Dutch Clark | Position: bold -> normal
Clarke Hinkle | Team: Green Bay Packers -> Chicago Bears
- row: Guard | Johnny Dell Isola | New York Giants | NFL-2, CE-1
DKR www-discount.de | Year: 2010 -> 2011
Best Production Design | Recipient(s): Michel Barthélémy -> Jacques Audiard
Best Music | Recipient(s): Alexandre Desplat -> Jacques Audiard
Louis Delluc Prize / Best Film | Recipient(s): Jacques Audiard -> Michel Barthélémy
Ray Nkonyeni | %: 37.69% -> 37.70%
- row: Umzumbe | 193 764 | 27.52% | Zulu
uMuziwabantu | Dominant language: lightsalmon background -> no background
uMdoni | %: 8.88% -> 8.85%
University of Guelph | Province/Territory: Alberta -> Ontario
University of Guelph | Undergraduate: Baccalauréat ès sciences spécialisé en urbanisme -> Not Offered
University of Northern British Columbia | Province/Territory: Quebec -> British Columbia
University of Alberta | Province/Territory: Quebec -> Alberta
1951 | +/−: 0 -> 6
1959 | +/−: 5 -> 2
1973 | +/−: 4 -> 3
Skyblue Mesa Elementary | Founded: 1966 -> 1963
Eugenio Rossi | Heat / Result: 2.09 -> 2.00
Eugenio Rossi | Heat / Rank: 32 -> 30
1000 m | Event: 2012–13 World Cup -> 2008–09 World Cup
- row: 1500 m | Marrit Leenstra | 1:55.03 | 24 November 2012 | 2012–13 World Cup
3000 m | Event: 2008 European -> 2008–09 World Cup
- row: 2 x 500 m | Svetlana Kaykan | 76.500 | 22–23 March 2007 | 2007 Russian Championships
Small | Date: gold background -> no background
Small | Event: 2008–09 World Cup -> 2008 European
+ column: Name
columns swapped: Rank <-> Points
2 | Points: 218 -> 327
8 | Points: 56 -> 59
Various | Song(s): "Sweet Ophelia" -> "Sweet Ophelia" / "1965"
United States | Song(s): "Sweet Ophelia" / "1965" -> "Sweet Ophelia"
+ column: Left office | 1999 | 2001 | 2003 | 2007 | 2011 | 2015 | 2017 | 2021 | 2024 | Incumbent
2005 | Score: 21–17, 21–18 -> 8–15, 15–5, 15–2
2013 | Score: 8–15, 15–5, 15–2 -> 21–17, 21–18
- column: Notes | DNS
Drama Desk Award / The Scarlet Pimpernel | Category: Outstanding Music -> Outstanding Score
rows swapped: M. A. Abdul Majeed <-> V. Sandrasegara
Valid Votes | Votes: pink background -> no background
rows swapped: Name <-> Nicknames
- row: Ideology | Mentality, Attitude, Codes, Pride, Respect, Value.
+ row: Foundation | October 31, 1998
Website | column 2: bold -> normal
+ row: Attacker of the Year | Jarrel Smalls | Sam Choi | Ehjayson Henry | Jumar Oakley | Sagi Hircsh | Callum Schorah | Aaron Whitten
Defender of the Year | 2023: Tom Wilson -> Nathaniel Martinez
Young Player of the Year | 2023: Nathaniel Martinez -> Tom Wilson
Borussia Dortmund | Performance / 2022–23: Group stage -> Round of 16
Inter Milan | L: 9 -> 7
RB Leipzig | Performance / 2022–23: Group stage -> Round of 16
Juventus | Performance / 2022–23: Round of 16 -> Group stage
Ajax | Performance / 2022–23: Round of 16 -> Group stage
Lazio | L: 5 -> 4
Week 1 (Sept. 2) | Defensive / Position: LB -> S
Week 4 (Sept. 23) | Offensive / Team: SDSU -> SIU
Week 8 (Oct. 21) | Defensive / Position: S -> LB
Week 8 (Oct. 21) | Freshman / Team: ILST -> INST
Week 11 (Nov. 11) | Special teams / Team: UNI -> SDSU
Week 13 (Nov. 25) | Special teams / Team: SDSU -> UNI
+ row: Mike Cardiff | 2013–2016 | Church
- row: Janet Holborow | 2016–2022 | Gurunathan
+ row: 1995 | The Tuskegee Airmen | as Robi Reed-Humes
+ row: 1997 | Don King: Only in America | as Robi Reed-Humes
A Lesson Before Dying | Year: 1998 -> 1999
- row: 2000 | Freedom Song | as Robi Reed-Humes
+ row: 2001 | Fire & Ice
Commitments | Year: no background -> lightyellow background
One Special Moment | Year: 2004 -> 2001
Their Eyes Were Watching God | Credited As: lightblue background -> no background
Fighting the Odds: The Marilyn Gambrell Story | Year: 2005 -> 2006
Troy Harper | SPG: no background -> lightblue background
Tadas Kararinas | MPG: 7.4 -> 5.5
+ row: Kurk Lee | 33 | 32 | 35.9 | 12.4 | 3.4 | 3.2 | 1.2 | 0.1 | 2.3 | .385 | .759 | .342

_____

Task goal - Copy out everything from the first entry down to the line containing "- row: 1500", including both of those lines and keeping every line unchanged.

Final result -
Dutch Clark | Position: bold -> normal
Clarke Hinkle | Team: Green Bay Packers -> Chicago Bears
- row: Guard | Johnny Dell Isola | New York Giants | NFL-2, CE-1
DKR www-discount.de | Year: 2010 -> 2011
Best Production Design | Recipient(s): Michel Barthélémy -> Jacques Audiard
Best Music | Recipient(s): Alexandre Desplat -> Jacques Audiard
Louis Delluc Prize / Best Film | Recipient(s): Jacques Audiard -> Michel Barthélémy
Ray Nkonyeni | %: 37.69% -> 37.70%
- row: Umzumbe | 193 764 | 27.52% | Zulu
uMuziwabantu | Dominant language: lightsalmon background -> no background
uMdoni | %: 8.88% -> 8.85%
University of Guelph | Province/Territory: Alberta -> Ontario
University of Guelph | Undergraduate: Baccalauréat ès sciences spécialisé en urbanisme -> Not Offered
University of Northern British Columbia | Province/Territory: Quebec -> British Columbia
University of Alberta | Province/Territory: Quebec -> Alberta
1951 | +/−: 0 -> 6
1959 | +/−: 5 -> 2
1973 | +/−: 4 -> 3
Skyblue Mesa Elementary | Founded: 1966 -> 1963
Eugenio Rossi | Heat / Result: 2.09 -> 2.00
Eugenio Rossi | Heat / Rank: 32 -> 30
1000 m | Event: 2012–13 World Cup -> 2008–09 World Cup
- row: 1500 m | Marrit Leenstra | 1:55.03 | 24 November 2012 | 2012–13 World Cup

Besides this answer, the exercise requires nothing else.